ASSIGNMENT: Locate the line bearing "DO NOT SELL OR SHARE MY INFORMATION" in the material below, then reproduce it and each following line up to and including the line bearing "fees helps you".

=== Begin Enclosure ===

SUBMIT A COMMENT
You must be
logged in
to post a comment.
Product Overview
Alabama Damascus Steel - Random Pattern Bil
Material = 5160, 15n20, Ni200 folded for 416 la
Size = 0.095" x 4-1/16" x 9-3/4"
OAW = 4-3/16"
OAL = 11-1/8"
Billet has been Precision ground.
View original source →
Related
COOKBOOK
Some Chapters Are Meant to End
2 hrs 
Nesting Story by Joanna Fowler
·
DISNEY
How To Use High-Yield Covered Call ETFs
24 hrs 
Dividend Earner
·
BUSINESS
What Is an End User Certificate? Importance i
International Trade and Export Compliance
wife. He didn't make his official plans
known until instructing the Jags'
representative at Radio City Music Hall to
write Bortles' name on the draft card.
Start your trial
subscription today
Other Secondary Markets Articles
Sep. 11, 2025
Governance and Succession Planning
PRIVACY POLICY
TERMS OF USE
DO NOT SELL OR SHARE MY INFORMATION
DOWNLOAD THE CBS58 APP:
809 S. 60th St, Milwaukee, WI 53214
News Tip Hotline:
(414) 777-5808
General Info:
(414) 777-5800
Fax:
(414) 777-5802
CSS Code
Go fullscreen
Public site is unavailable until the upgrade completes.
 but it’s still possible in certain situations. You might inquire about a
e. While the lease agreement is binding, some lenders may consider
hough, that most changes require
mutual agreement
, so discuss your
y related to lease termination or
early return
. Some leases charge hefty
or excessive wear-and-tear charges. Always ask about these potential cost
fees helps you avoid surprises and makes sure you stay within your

=== End Enclosure ===
=== Begin Enclosure ===

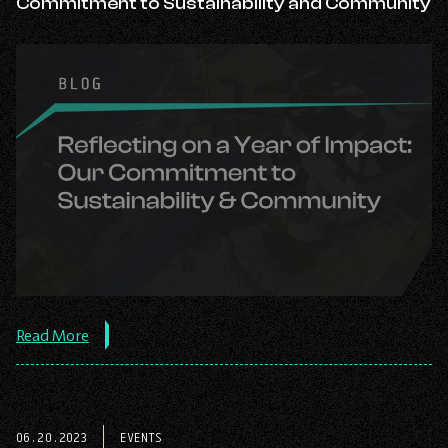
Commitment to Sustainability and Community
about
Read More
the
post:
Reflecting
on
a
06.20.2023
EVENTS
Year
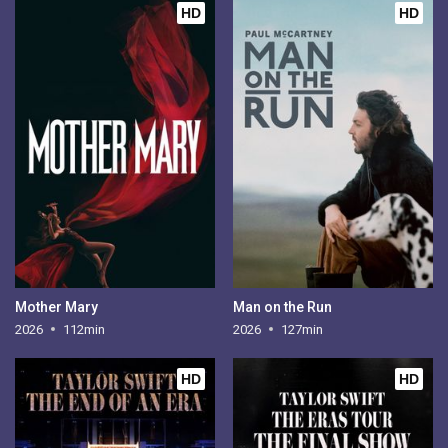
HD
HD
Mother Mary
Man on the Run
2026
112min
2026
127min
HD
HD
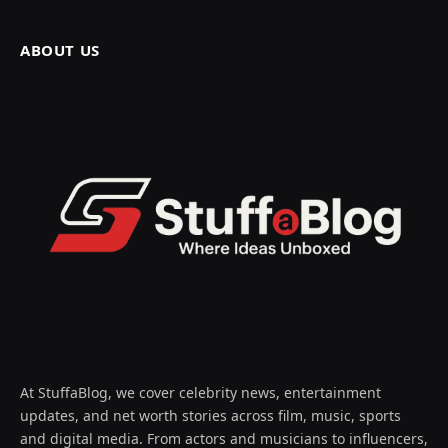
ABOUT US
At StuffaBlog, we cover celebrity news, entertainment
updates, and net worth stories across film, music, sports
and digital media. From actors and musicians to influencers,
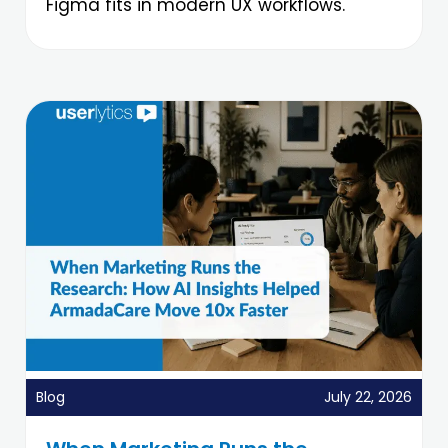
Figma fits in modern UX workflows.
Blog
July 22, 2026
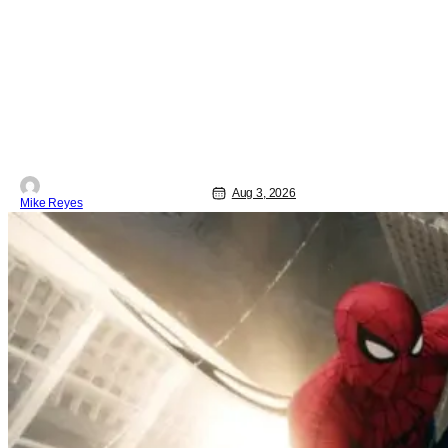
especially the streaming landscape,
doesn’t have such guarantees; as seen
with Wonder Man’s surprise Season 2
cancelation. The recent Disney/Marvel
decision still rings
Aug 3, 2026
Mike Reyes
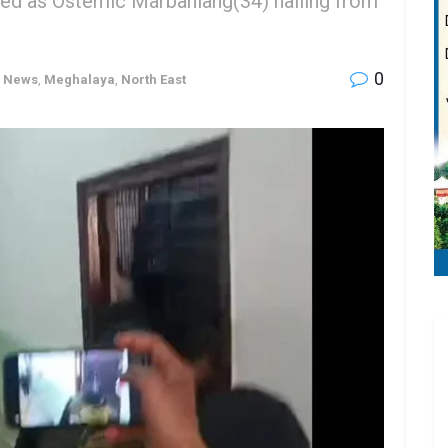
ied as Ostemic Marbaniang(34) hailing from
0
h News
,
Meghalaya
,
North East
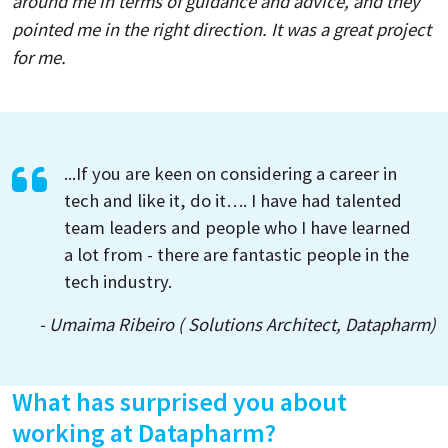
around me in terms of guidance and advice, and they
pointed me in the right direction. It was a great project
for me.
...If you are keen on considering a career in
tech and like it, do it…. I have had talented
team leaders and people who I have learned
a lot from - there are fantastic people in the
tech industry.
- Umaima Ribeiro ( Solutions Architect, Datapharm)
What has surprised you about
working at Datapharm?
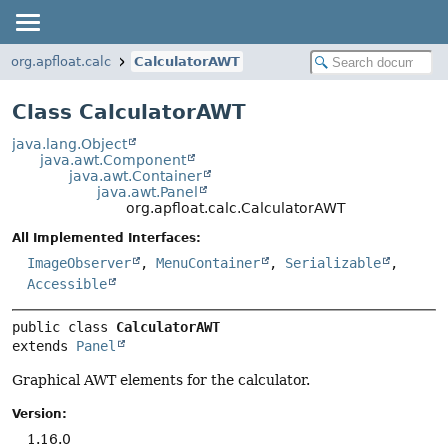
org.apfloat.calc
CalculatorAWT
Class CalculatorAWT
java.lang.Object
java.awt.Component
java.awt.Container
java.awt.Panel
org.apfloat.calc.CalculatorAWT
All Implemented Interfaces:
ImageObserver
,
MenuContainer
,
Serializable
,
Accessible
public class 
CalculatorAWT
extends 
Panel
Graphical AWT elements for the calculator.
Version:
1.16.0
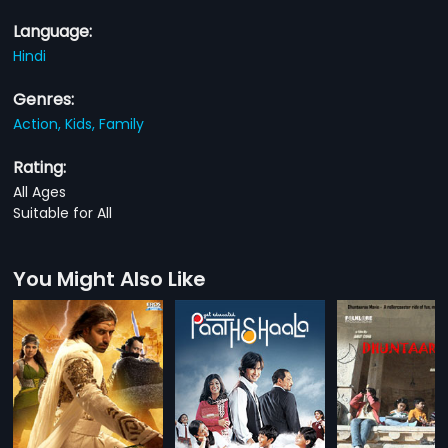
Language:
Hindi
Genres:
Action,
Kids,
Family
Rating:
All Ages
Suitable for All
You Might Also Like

=== End Enclosure ===

ANSWER TO THIS PROBLEM:
DO NOT SELL OR SHARE MY INFORMATION
DOWNLOAD THE CBS58 APP:
809 S. 60th St, Milwaukee, WI 53214
News Tip Hotline:
(414) 777-5808
General Info:
(414) 777-5800
Fax:
(414) 777-5802
CSS Code
Go fullscreen
Public site is unavailable until the upgrade completes.
 but it’s still possible in certain situations. You might inquire about a
e. While the lease agreement is binding, some lenders may consider
hough, that most changes require
mutual agreement
, so discuss your
y related to lease termination or
early return
. Some leases charge hefty
or excessive wear-and-tear charges. Always ask about these potential cost
fees helps you avoid surprises and makes sure you stay within your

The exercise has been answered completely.